2. The network authentication method of claim 1, wherein the proxy server is an uncapped server.

3. A network authentication method, characterized in that the network authentication method comprises:

the method comprises the steps that a terminal sends an authentication request comprising identification information of a domain server to be accessed, a domain account number to be authenticated and a password to a proxy server, so that the proxy server determines the domain server matched with the identification information from a plurality of domain servers based on the identification information, and sends the authentication request to the domain server matched with the identification information through a network policy server;

receiving an authentication result forwarded by the domain server through the proxy server;

if it is determined that the domain account and the password pass the authentication according to the authentication result, the step of receiving the authentication result forwarded by the domain server through the proxy server specifically includes:

and receiving the network strategy issued by the proxy server for the domain account and the port number of the virtual local area network.

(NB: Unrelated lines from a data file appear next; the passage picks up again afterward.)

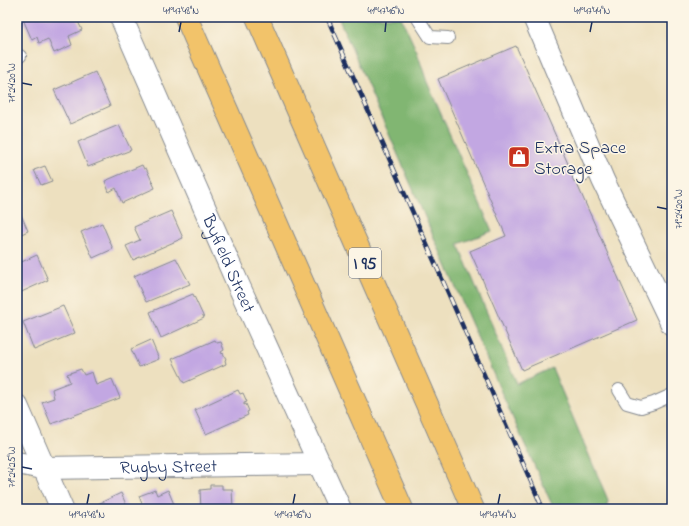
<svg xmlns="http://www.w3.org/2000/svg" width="689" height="526" viewBox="0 0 689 526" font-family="'Indie Flower',sans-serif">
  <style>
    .forest { fill: #81b672; stroke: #4e7268 }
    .building { fill: #c2a7e2 }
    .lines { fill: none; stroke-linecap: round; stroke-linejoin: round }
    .service-casing { stroke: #84888e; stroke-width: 14 }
    .minor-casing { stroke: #84888e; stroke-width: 24 }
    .tertiary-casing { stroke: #84888e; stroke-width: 24 }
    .motorway-casing { stroke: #84888e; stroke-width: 24 }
    .service { stroke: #fff; stroke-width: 12 }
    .minor { stroke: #fff; stroke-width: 22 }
    .tertiary { stroke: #fff; stroke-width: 22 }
    .motorway { stroke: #f2c36a; stroke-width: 22 }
    .rail-casing { stroke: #1b2f5e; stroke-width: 4.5 }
    .rail { stroke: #fcf5e5; stroke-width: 3; stroke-dasharray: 9; stroke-linecap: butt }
    .ticks { fill: none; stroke: #1b2f5e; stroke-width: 1.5 }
    .labels { text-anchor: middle; stroke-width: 3; stroke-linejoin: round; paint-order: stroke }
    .shield { fill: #fcf5e5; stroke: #5e6a86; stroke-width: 1 }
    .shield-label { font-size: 17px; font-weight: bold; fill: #1b2f5e }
    .poi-label { font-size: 18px; fill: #1b2f5e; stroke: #fcf5e5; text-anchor: start }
    .street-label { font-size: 18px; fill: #1b2f5e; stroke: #fcf5e5 }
    .neatline { fill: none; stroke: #1b2f5e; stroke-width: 1.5 }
    .ticks-label { font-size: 10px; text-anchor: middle; fill: #1b2f5e }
  </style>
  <rect width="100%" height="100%" fill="#fcf5e5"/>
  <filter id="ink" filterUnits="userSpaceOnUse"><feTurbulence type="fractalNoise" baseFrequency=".025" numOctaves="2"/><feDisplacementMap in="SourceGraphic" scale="8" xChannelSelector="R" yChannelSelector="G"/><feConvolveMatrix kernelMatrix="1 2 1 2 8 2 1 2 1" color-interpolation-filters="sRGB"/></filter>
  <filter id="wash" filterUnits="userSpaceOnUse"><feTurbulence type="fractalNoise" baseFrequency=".012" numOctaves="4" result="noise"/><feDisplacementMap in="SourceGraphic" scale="16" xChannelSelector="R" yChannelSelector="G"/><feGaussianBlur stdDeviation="0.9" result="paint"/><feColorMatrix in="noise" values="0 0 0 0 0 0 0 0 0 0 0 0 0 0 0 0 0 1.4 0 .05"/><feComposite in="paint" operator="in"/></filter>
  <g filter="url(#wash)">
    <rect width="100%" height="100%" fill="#ede0bf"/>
    <path class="forest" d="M338,17H401L417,52L427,82L492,231L458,244L517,384L552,368L608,500L607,509H554L502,394Z"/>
    <g id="blocks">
      <path class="building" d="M22,17H76L82,30L69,36L72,45L54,53L48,39L39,43L37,37L32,40Z
        M516,46L637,320L522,370L470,251L506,236L438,79Z
        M95,72L110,106L70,124L54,90Z
        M119,125L131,150L88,167L78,142Z
        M142,165L144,169L146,168L155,188L122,203L116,188L109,192L105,181Z
        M45,166L52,181L41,185L34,170Z
        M17,205L28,231L17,236Z
        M171,211L183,238L133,260L126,246L140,240L134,227Z
        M102,223L113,249L93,258L81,232Z
        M37,255L48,280L17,294V264Z
        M176,258L190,284L146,302L134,276Z
        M193,294L204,318L161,338L150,312Z
        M63,306L75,333L34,350L23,322Z
        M151,340L159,359L139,367L131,349Z
        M215,340L217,343L221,342L224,350L221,352L222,354L223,353L226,359L225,360L226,364L184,383L172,359Z
        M81,369L84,375L92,372L96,385L112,379L120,398L51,424L42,402L54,398L52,389L70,382L67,374Z
        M238,390L240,394L243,393L247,402L244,403V405L246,404L249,411L247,412L248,415L206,434L195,410Z
        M210,485H222V489H232L233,509H201L200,490L210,489Z
        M155,490L157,495L168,490L176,509H144L139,496Z
        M121,493L128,509H101L98,504Z"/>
    </g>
  </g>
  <g filter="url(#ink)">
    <use href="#blocks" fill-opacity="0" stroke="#84888e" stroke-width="1"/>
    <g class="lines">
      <g class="service-casing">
        <path id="service" d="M417,17L430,37L448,38
          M17,57L20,56
          M579,177L598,167
          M619,390L627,403L641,407L654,403L672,395"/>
      </g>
      <g class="minor-casing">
        <g id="minor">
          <path id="s1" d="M121,17L238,284L340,509"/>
          <path d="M17,406L62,509"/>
          <path id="s2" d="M17,463L43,468L320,464"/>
        </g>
      </g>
      <g class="tertiary-casing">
        <path id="tertiary" d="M534,17L603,180L672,324"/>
      </g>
      <g class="motorway-casing">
        <path id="motorway" d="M186,17L402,509
          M257,17L473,509"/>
      </g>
      <use href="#service" class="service"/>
      <use href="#minor" class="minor"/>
      <use href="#tertiary" class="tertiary"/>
      <use href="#motorway" class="motorway"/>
      <g class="rail-casing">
        <path id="rail" d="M327,17L543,509"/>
      </g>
      <use href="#rail" class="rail"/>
    </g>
  </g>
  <path class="ticks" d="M179,32L181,22M385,32L386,22M590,32L592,22M22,83L32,85M657,207L667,209M22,467L32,469M87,504L89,494M293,504L295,494M498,504L500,494"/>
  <defs>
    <g id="shop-square" transform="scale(1.15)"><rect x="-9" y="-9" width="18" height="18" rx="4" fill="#c8321e" stroke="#fcf5e5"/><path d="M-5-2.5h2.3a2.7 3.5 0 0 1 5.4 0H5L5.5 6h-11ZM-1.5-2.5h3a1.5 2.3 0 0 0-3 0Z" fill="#fff"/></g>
  </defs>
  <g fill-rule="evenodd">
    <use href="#shop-square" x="519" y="157"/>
  </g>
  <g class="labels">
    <rect class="shield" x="349" y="248" width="32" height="30" rx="3"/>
    <g class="shield-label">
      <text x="365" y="269">I 95</text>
    </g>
    <g class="poi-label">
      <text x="534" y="153">Extra Space<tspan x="534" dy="21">Storage</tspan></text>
    </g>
    <g class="street-label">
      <text dy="6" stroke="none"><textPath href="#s1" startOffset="269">Byfield Street</textPath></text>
      <text dy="6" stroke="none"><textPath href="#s2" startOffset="152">Rugby Street</textPath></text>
    </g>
  </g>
  <rect width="689" height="526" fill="none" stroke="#fcf5e5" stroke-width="44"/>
  <rect x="22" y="22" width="645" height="482" class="neatline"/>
  <g class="ticks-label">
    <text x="181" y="14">41°47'48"N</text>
    <text x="386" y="14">41°47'46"N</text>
    <text x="592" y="14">41°47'44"N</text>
    <text transform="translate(11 83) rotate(-90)" y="4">71°24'20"W</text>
    <text transform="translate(678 209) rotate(-90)" y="4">71°24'20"W</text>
    <text transform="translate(11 467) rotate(-90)" y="4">71°24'25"W</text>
    <text x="87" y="518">41°47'48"N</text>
    <text x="293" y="518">41°47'46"N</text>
    <text x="498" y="518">41°47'44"N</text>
  </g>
</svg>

4. A network authentication method, characterized in that the network authentication method comprises:

the domain server receives an authentication request which is sent by a terminal through a proxy server and comprises identification information of a domain server to be accessed, a domain account number to be authenticated and a password; the authentication request is sent by a network policy server after the proxy server determines a domain server matched with the identification information from a plurality of domain servers;

comparing the domain account and the password to be authenticated with a domain account and a password which are stored in advance, and determining whether the domain account and the password to be authenticated pass authentication;

and if the domain account and the password pass the authentication, sending an authentication result to the network policy server, so that after the authentication result, the network policy and the virtual local area network port number which are matched with the domain account and the password are issued according to the authentication result and forwarded to the proxy server through the network policy server, the authentication result, the network policy and the virtual local area network port number are fed back to the terminal through the proxy server.

5. A proxy server, characterized in that it comprises communication circuitry, a memory, a processor, and a computer program stored on said memory and executable on said processor, said processor implementing the steps of the network authentication method according to any of claims 1-2 when executing said computer program.

6. A terminal, characterized in that the terminal comprises a processor and a human-computer interaction control circuit which are coupled with each other, the processor is used for realizing the network authentication method according to claim 3 in cooperation with the human-computer interaction control circuit.

7. A domain processor, characterized in that the domain processor comprises communication circuitry, a memory, a processor, and a computer program stored on the memory and executable on the processor, the processor implementing the steps of the network authentication method of claim 4 when executing the computer program.

8. A computer storage medium, characterized in that the computer storage medium has stored thereon program data which, when executed by a processor, implements the network authentication method according to any one of claims 1-2, or claim 3 or claim 4.